El patrón en blanco y negro codifica texto plano, y por convención ese texto puede ser muchas cosas:

  • Una URL: el caso común, pero a veces un enlace privado o de un solo uso (un restablecimiento de contraseña, una invitación, un documento "no listado" en lugar de verdaderamente público).
  • Una red Wi-Fi y su contraseña: los códigos de "escanea para conectar" en los routers y en los hoteles literalmente codifican el nombre de la red y la contraseña en texto plano.
  • Una tarjeta de contacto (vCard): un nombre, número de teléfono, correo y dirección de casa o de la oficina.
  • Un token de inicio de sesión o de pago: algunas apps muestran un QR para autorizar una sesión o una transferencia; la cadena de dentro es en efecto una clave.
  • Texto plano o un mensaje: cualquier cosa que alguien decidiera codificar.

Nada de eso es peligroso para ti cuando lo decodificas en tu propio dispositivo. Se convierte en un problema cuando decodificar exige enviar la imagen a otra parte.
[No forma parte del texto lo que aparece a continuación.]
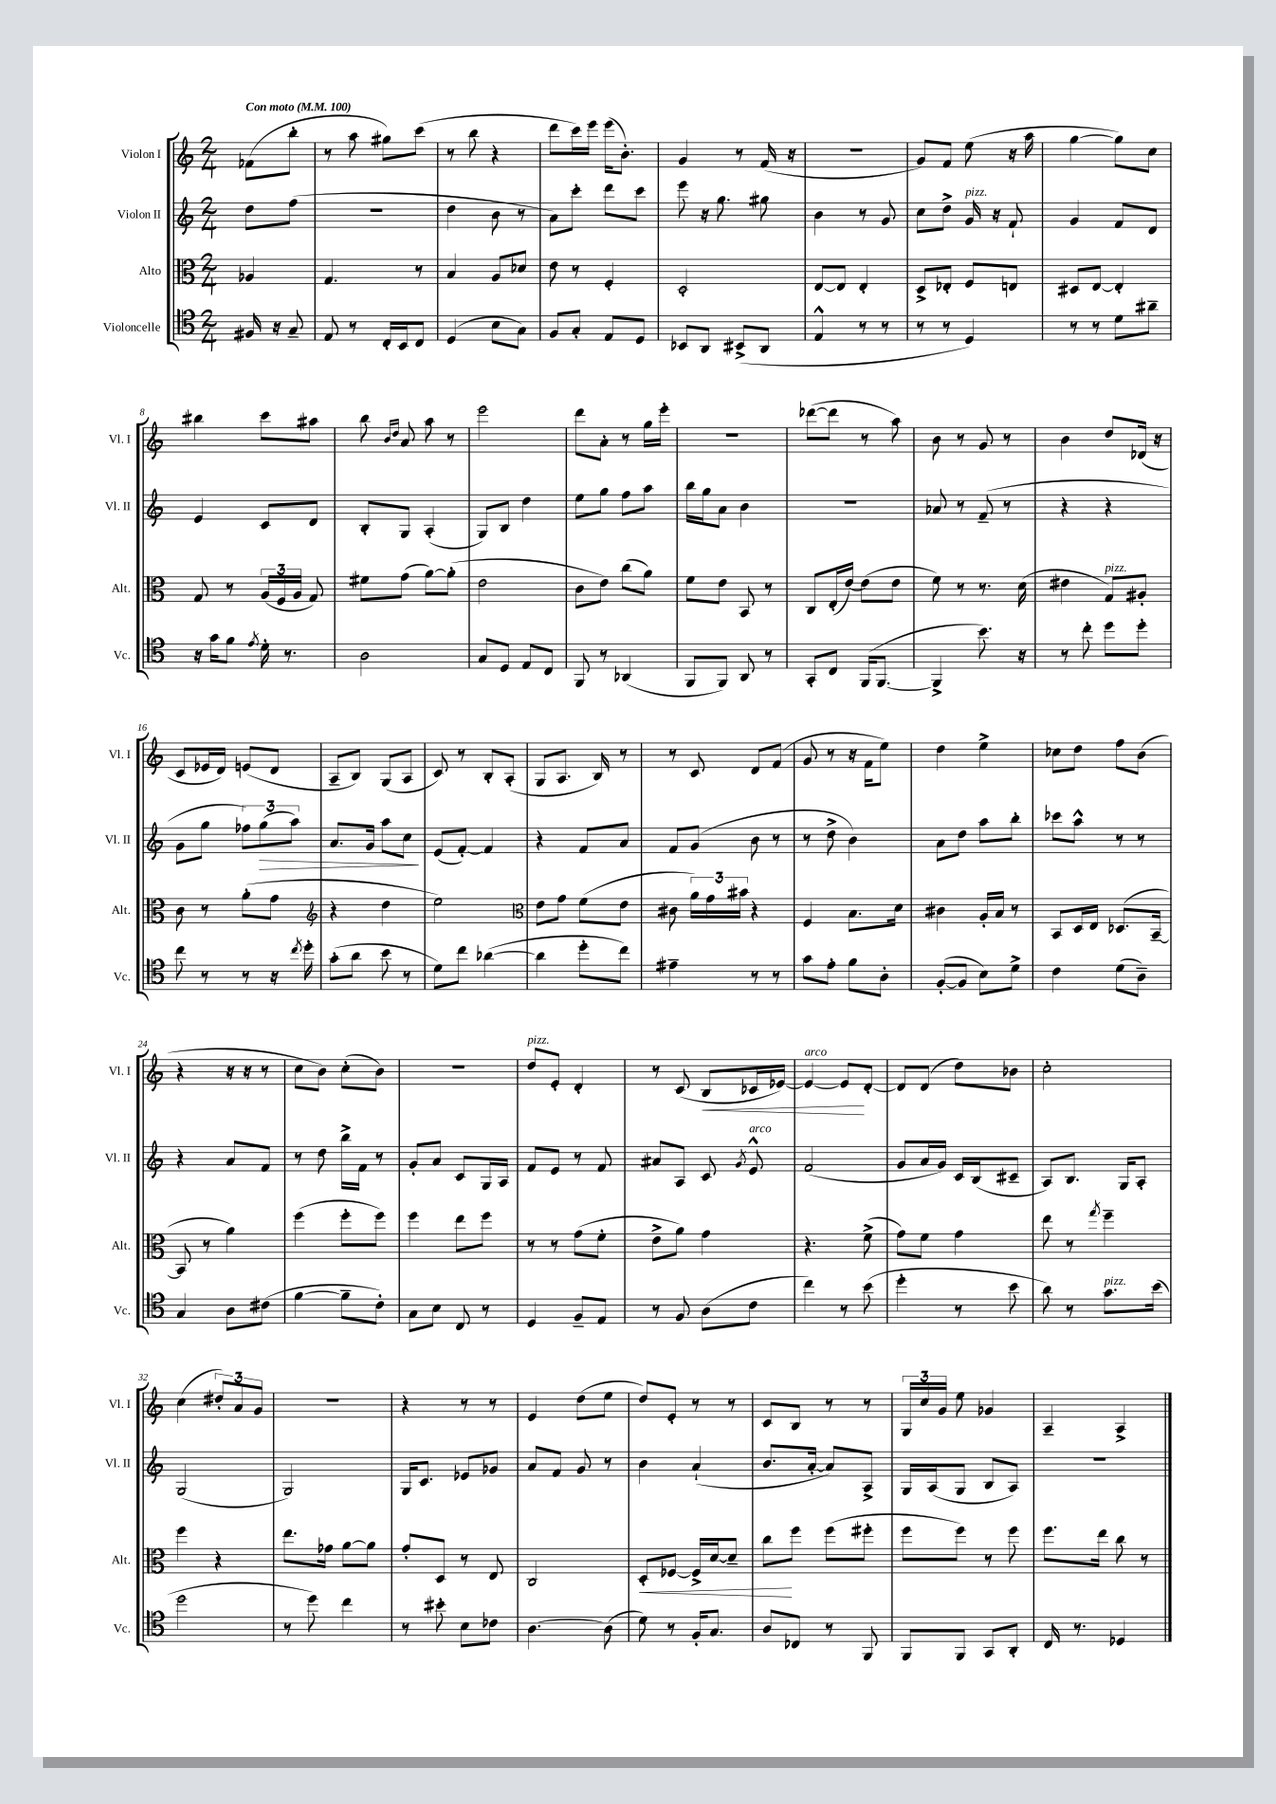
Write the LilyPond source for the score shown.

<<
\new StaffGroup <<
\new Staff = "s0" \with { instrumentName = "Violon I" shortInstrumentName = "Vl. I" } {
    \clef treble \key c \major \numericTimeSignature \time 2/4 \partial 4 \tempo "Con moto" 4 = 100
    \autoBeamOff fes'8[( b''8]-. |
    r8 a''8 gis''8[) c'''8]( |
    r8 b''8 r4 |
    d'''8[ c'''16) e'''16] e'''16[( b'8.]-.) |
    g'4 r8 f'16( r16 |
    r2 |
    g'8[) f'8] e''8( r16 a''16 |
    g''4~ g''8[) c''8] |
    bis''4 c'''8[ ais''8] |
    b''8 \grace { b'16[ d''16] } a'8 a''8 r8 |
    e'''2 |
    d'''8[ a'8]-. r8 g''16[ e'''16]-. |
    R2 |
    des'''8[~( des'''8] r8 a''8) |
    b'8 r8 g'8 r8 |
    b'4 d''8[ des'16]( r16 |
    c'8[ ees'16 d'16]) e'8[( d'8] |
    a8[-- b8]) g8[( a8] |
    c'8) r8 b8[-. a8]-.( |
    g8[ a8.] b16) r8 |
    r8 c'8 d'8[ f'8]( |
    g'8 r8 r16 f'16[ e''8]) |
    d''4 e''4-> |
    ces''8[ d''8] f''8[ b'8]( |
    r4 r16 r16 r8 |
    c''8[ b'8]) c''8[-.( b'8]) |
    R2 |
    d''8[^\markup { \italic "pizz." } e'8]-. d'4-. |
    r8 c'8( b8[\< ces'16 ees'16]~) |
    ees'4~^\markup { \italic "arco" } ees'8[\! d'8]~-. |
    d'8[ d'8]( d''8[) bes'8] |
    c''2-. |
    c''4( \tuplet 3/2 { dis''8[-.) a'8 g'8] } |
    R2 |
    r4 r8 r8 |
    e'4 d''8[( e''8] |
    d''8[) e'8]-. r8 r8 |
    c'8[ b8] r8 r8 |
    \tuplet 3/2 { g16[ c''16 g'16] } e''8 ges'4 |
    a4-- a4-> \bar "|." |
}
\new Staff = "s1" \with { instrumentName = "Violon II" shortInstrumentName = "Vl. II" } {
    \clef treble \key c \major \numericTimeSignature \time 2/4 \partial 4
    \autoBeamOff d''8[ f''8]( |
    r2 |
    d''4 b'8 r8 |
    a'8[) c'''8]-. d'''8[ c'''8] |
    e'''8 r16 g''8. gis''8 |
    b'4 r8 g'8 |
    c''8[ d''8]-> g'16^\markup { \italic "pizz." } r16 f'8-! |
    g'4 f'8[ d'8] |
    e'4 c'8[ d'8] |
    b8[-. g8] a4-.( |
    g8[) b8] d''4 |
    e''8[ g''8] f''8[ a''8] |
    b''16[ g''16 a'8] b'4 |
    R2 |
    aes'8 r8 f'8--( r8 |
    r4 r4 |
    g'8[ g''8] \tuplet 3/2 { fes''8[) g''8\>( a''8]) } |
    a'8.[ g'16] a''8[ c''8]\! |
    e'8[( f'8]~-.) f'4 |
    r4 f'8[ a'8] |
    f'8[ g'8]( b'8 r8 |
    r8 d''8-> b'4) |
    a'8[ d''8] a''8[ b''8]-. |
    ces'''8[ a''8]-^ r8 r8 |
    r4 a'8[ f'8] |
    r8 d''8 b''16[-> f'16] r8 |
    g'8[-. a'8] c'8[ g16 a16] |
    f'8[ e'8] r8 f'8 |
    ais'8[ a8] c'8 \acciaccatura { g'8 } e'8-^^\markup { \italic "arco" } |
    f'2( |
    g'8[ a'16 g'16]) c'16[ b16( cis'8]-- |
    a8[) b8.] g16[ a8]-. |
    g2( |
    g2) |
    g16[ c'8.] ees'8[ ges'8] |
    a'8[ f'8] g'8 r8 |
    b'4 a'4-!( |
    b'8.[ a'16]~-. a'8[) a8]-> |
    g16[ a16( g8] b8[ a8]) |
    R2 \bar "|." |
}
\new Staff = "s2" \with { instrumentName = "Alto" shortInstrumentName = "Alt." } {
    \clef alto \key c \major \numericTimeSignature \time 2/4 \partial 4
    \autoBeamOff aes4 |
    g4. r8 |
    b4 a8[ des'8] |
    e'8 r8 f4-. |
    d2-. |
    e8[~ e8] e4-. |
    d8[-> ees8]-. f8[ e8] |
    dis8[ e8]~ e4-. |
    g8 r8 \tuplet 3/2 { a16[( f16 a16] } g8) |
    fis'8[ g'8]( a'8[~) a'8]-.( |
    e'2 |
    c'8[ e'8]) c''8[( a'8]) |
    f'8[ e'8] b,8 r8 |
    c8[ e16-.( e'16]~) e'8[( e'8] |
    f'8) r8 r8. d'16( |
    eis'4 g8[^\markup { \italic "pizz." }) ais8]-. |
    c'8 r8 a'8[-.( g'8] |
    \clef treble r4 d''4 |
    e''2) |
    \clef alto e'8[ g'8] f'8[( e'8] |
    cis'8 \tuplet 3/2 { a'16[) g'16 bis'16] } r4 |
    f4 b8.[ d'16] |
    cis'4 a16[-. b16] r8 |
    b,8[ d16 e16] des8.[( b,16]~-- |
    b,8 r8 a'4) |
    f''4( f''8[-. f''8]) |
    f''4 e''8[ f''8] |
    r8 r8 g'8[( f'8]-. |
    e'8[-> a'8]) g'4 |
    r4. f'8->( |
    g'8[) f'8] g'4 |
    e''8 r8 \acciaccatura { g''8 } f''4-- |
    f''4 r4 |
    e''8.[ ges'16] a'8[~ a'8] |
    g'8[-. d8] r8 e8 |
    c2 |
    d8[-.\< fes8]~ fes16[-> d'16~ d'8]-- |
    c''8[\! f''8] f''8[( fis''8]-. |
    f''8[ f''8]) r8 f''8 |
    f''8.[ e''16] c''8 r8 \bar "|." |
}
\new Staff = "s3" \with { instrumentName = "Violoncelle" shortInstrumentName = "Vc." } {
    \clef tenor \key c \major \numericTimeSignature \time 2/4 \partial 4
    \autoBeamOff fis16 r16 g8-- |
    e8 r8 c16[-. b,16 c8] |
    d4( b8[ g8]) |
    f8[ g8]-. e8[ d8] |
    bes,8[ a,8] bis,8[->( a,8] |
    e4-^ r8 r8 |
    r8 r8 d4) |
    r8 r8 d'8[ ais'8]-- |
    r16 g'16[ f'8] \acciaccatura { e'8 } d'16-. r8. |
    a2 |
    g8[ d8] e8[ c8] |
    f,8 r8 aes,4( |
    f,8[ f,8]) a,8 r8 |
    g,8[-. c8] f,16[( f,8.]~ |
    f,4-> b'8.) r16 |
    r8 c''8-. d''8[ d''8]-. |
    c''8 r8 r8 r16 \acciaccatura { c''8 } d''16-. |
    g'8[-.( a'8] b'8 r8 |
    d'8[) c''8] aes'4~( |
    aes'4 d''8[-. c''8]) |
    eis'4-- r8 r8 |
    g'8[ e'8]-. f'8[ a8]-. |
    f8[~-.( f8] b8[) d'8]-> |
    c'4 d'8[( a8]--) |
    g4 a8[ cis'8]( |
    f'4~ f'8[-- c'8]-.) |
    g8[ b8] c8 r8 |
    d4 f8[-- e8] |
    r8 f8 a8[( c'8] |
    c''4) r8 b'8( |
    d''4-. r8 b'8 |
    a'8) r8 g'8.[^\markup { \italic "pizz." } b'16]( |
    d''2 |
    r8 d''8) c''4 |
    r8 bis'8-. b8[ ces'8] |
    a4.~ a8( |
    d'8) r8 f16[-. g8.] |
    a8[ ces8] r8 f,8 |
    f,8[ f,8] g,8[ a,8]-. |
    c16 r8. des4 \bar "|." |
}
>>
>>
El paso oculto: los "lectores online" suben tu imagen

Leer un código QR de una imagen, de forma privada, en tu propio dispositivo — visual 2
El paso oculto: los "lectores online" suben tu imagen

Aquí está la parte fácil de pasar por alto. Un lector de QR online típico funciona subiendo tu archivo de imagen a su servidor, decodificándolo allí y devolviendo el resultado. Eso significa que la imagen —y lo que sea que el código codifique— sale de tu dispositivo y aterriza en hardware que no controlas. Para un enlace a un artículo público, bien. Para una contraseña de Wi-Fi, un token de inicio de sesión o una tarjeta de contacto con una dirección de casa, acabas de transmitir un secreto al servidor de un desconocido, donde puede registrarse o guardarse en caché, todo para leer un texto que ya estaba en tu pantalla.

Puedes comprobar si una herramienta sube: fíjate en una barra de progreso que crece con el tamaño del archivo, o abre la pestaña Red de tu navegador y mira si una petición grande carga tu imagen. Las herramientas verdaderamente locales no hacen ninguna de las dos cosas.

Decodifícalo localmente

El enfoque respetuoso con la privacidad es decodificar el código en tu propio navegador, para que la imagen nunca viaje.
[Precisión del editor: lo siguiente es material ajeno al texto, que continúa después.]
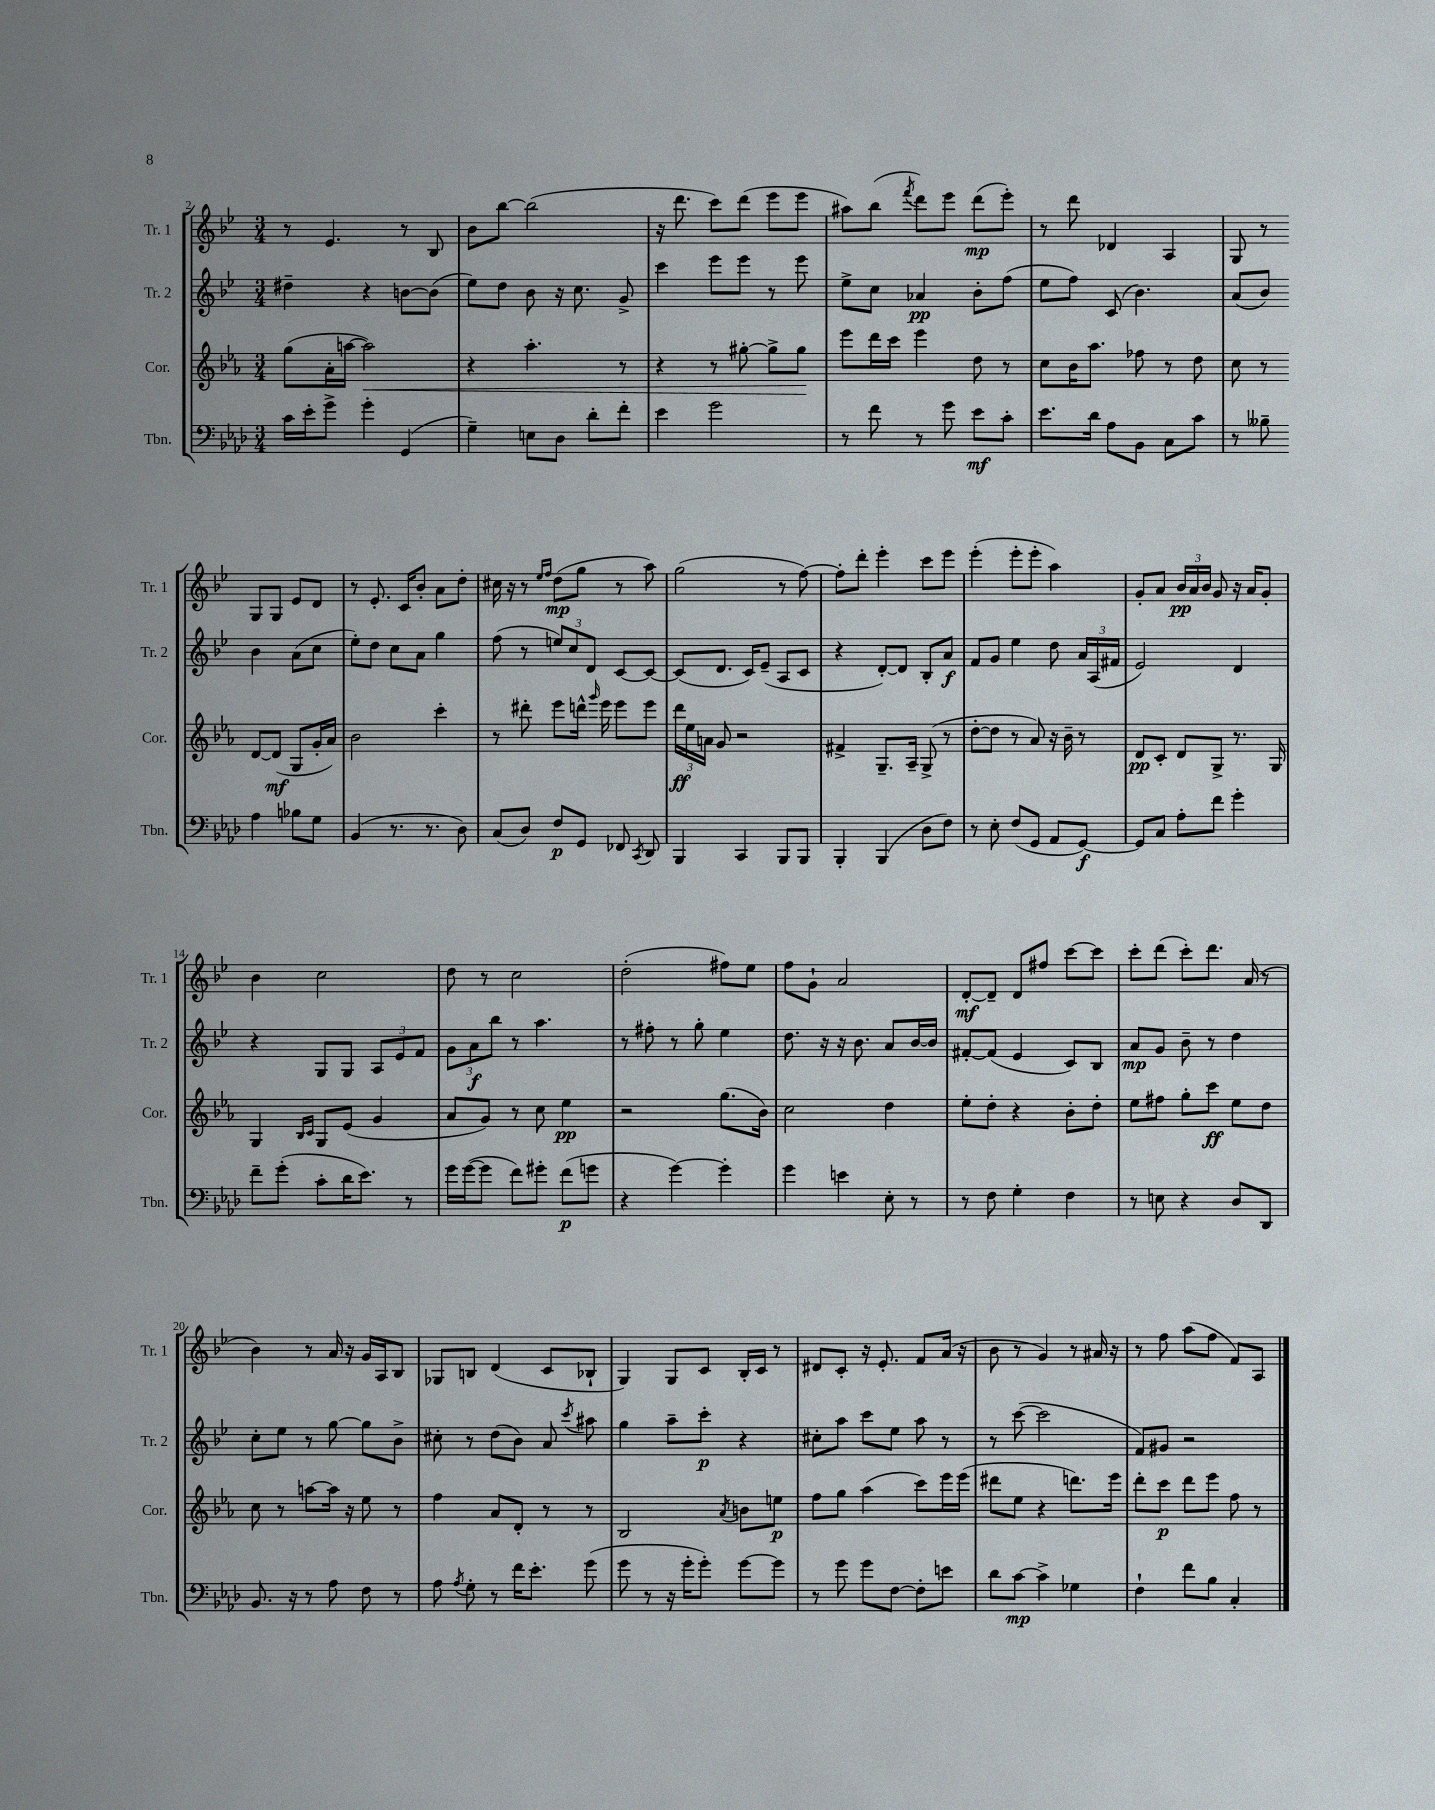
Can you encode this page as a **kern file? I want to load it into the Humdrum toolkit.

El lector de códigos QR de IMG.DIY hace exactamente eso. Le das una imagen —arrastra, pega o elige un archivo— y dibuja la imagen en un canvas y decodifica el QR con la biblioteca jsQR dentro de tu propio navegador. Nada se sube. No hay cuenta ni servidor haciendo el trabajo, y una vez que la página ha cargado sigue funcionando con la red apagada. Puedes probártelo a ti mismo: carga la herramienta, activa el modo avión y decodifica un código; sigue funcionando, porque nunca hubo un servidor en el circuito.

Si el código es una URL, la herramienta te da un enlace clicable (marcado con rel=nofollow) para que veas el destino antes de comprometerte con él. Si es una cadena de Wi-Fi o una tarjeta de contacto, obtienes el texto en bruto y un botón de copiar: léelo, úsalo, y se queda en tu máquina.

Un hábito sensato para códigos sensibles

Dos pequeñas reglas te mantienen a salvo:

  1. Mira el texto antes de actuar. Decodificar un código te muestra el destino o el contenido antes de que tu dispositivo se conecte a nada. Eso por sí solo desactiva muchas estafas basadas en QR, donde el código impreso se cambia por uno que apunta a algún sitio hostil.
  2. Ajusta la herramienta al secreto. Para un enlace público, apenas importa dónde decodifiques. Para una contraseña, un token o los datos personales de alguien, decodifícalo localmente para que el secreto nunca salga de tu dispositivo para empezar.

Los límites honestos merecen mencionarse: esto lee un código de una imagen que tú aportas, de una en una, no de una webcam en vivo, una elección deliberada que mantiene todo local. Para cualquier cosa que un código QR pueda ocultar, leerlo en tu propio dispositivo es sencillamente el valor por defecto correcto.